Task »
Show each line of the entries below in which the word "Skin" appears.
____
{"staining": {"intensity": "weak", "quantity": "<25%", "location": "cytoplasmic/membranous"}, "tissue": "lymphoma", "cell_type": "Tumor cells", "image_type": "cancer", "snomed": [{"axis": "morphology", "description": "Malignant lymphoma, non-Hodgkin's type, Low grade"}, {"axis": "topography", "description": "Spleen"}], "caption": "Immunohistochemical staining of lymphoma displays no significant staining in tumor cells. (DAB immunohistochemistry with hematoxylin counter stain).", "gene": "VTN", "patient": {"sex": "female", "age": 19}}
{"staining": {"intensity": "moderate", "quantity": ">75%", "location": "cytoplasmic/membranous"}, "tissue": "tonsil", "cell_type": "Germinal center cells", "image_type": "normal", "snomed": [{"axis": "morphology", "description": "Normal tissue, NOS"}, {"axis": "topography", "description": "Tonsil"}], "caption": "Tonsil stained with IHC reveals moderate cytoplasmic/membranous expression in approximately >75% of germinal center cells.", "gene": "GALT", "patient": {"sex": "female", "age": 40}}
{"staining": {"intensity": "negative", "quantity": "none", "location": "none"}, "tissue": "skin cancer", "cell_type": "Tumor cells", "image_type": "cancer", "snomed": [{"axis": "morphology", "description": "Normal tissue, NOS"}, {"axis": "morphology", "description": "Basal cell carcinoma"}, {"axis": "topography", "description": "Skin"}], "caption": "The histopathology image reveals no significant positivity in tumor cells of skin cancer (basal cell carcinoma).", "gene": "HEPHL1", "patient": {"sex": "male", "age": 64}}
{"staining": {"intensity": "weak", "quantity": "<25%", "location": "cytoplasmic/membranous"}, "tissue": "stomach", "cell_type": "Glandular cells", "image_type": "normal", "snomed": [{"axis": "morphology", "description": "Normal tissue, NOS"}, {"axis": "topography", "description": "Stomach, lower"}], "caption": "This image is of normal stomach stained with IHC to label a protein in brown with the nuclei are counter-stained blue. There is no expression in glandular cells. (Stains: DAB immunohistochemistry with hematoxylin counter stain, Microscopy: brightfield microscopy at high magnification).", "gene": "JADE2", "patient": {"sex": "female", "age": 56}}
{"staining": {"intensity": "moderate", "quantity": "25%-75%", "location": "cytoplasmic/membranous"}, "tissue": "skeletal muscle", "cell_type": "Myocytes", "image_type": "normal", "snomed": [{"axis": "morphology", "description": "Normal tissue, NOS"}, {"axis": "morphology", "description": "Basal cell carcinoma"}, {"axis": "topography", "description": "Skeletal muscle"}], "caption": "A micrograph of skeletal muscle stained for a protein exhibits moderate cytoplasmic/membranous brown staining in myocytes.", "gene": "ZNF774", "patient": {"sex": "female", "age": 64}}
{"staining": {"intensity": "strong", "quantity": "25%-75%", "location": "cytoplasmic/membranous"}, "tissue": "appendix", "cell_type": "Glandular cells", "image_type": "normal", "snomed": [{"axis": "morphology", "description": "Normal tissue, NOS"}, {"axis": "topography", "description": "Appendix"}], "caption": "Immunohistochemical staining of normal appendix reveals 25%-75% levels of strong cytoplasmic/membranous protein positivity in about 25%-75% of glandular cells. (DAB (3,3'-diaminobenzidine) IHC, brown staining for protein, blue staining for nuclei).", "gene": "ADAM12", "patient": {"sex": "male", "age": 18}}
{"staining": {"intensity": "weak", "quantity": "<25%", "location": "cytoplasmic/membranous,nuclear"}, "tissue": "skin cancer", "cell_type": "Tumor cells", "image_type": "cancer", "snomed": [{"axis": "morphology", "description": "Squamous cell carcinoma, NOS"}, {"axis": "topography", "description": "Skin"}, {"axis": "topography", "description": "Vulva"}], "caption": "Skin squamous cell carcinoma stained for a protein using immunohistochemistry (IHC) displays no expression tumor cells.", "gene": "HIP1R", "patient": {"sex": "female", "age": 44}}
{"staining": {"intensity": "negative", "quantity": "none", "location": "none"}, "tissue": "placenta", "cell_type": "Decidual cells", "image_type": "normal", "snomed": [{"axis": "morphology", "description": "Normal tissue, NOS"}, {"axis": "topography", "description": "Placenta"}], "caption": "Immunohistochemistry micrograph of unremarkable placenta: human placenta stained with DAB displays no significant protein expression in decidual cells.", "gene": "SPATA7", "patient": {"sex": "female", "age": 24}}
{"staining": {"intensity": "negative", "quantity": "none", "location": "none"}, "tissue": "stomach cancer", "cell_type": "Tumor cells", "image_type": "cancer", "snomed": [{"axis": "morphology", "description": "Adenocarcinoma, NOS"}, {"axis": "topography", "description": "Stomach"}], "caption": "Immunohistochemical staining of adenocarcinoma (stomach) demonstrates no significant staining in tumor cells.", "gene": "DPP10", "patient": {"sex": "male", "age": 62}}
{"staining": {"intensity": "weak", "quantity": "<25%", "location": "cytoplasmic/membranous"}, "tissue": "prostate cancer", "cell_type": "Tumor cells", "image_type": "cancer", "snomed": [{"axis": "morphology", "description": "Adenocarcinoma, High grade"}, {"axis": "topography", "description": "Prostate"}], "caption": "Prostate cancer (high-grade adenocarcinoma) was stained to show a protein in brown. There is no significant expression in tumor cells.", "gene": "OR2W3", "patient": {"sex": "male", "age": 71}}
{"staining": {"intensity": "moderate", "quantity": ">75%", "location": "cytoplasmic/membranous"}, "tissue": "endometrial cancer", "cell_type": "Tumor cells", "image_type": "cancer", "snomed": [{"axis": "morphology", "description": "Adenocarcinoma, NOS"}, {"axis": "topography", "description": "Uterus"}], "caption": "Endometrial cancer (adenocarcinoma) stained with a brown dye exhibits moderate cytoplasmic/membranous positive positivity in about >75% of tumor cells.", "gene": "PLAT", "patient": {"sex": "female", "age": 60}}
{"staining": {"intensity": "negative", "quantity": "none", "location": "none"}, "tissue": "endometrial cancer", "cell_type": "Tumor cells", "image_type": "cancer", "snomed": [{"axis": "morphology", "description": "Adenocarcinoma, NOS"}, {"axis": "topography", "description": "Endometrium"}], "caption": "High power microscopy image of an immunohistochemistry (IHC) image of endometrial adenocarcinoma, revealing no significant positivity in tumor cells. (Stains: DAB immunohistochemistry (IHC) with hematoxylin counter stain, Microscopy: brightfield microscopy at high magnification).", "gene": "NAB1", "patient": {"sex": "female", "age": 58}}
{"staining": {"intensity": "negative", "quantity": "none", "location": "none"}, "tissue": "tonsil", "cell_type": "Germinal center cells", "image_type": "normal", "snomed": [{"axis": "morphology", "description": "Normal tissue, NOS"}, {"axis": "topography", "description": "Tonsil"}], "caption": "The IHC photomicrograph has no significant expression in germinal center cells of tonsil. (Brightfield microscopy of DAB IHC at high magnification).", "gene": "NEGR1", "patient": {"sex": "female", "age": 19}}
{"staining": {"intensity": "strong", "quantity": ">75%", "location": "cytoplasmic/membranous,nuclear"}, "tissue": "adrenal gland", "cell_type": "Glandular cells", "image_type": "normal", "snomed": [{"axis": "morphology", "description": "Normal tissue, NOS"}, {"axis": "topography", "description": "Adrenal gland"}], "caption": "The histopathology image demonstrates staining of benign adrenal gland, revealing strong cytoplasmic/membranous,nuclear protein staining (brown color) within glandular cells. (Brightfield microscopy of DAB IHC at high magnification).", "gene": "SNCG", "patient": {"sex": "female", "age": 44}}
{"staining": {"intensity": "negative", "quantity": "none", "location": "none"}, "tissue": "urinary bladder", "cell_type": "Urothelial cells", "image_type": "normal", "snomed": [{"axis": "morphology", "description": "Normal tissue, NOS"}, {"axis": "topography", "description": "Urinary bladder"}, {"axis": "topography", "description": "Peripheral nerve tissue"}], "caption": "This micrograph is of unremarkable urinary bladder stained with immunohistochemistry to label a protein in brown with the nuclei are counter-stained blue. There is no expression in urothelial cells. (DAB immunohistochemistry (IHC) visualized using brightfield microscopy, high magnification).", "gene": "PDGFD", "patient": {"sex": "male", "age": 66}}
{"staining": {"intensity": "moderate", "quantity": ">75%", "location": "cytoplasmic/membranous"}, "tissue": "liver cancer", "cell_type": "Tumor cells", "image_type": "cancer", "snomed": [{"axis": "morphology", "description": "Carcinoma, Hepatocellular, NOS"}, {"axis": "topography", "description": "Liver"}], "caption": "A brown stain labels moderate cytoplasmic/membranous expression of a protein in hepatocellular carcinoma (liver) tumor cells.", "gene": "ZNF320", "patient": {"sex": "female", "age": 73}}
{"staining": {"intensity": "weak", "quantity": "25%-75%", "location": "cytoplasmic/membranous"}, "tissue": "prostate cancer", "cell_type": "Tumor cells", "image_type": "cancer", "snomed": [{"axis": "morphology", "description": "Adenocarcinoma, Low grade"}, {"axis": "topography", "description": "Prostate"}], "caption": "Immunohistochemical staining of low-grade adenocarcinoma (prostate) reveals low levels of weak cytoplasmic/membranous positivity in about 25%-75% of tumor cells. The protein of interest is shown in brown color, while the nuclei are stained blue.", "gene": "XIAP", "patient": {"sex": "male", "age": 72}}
____
Result of the exercise »
{"staining": {"intensity": "negative", "quantity": "none", "location": "none"}, "tissue": "skin cancer", "cell_type": "Tumor cells", "image_type": "cancer", "snomed": [{"axis": "morphology", "description": "Normal tissue, NOS"}, {"axis": "morphology", "description": "Basal cell carcinoma"}, {"axis": "topography", "description": "Skin"}], "caption": "The histopathology image reveals no significant positivity in tumor cells of skin cancer (basal cell carcinoma).", "gene": "HEPHL1", "patient": {"sex": "male", "age": 64}}
{"staining": {"intensity": "weak", "quantity": "<25%", "location": "cytoplasmic/membranous,nuclear"}, "tissue": "skin cancer", "cell_type": "Tumor cells", "image_type": "cancer", "snomed": [{"axis": "morphology", "description": "Squamous cell carcinoma, NOS"}, {"axis": "topography", "description": "Skin"}, {"axis": "topography", "description": "Vulva"}], "caption": "Skin squamous cell carcinoma stained for a protein using immunohistochemistry (IHC) displays no expression tumor cells.", "gene": "HIP1R", "patient": {"sex": "female", "age": 44}}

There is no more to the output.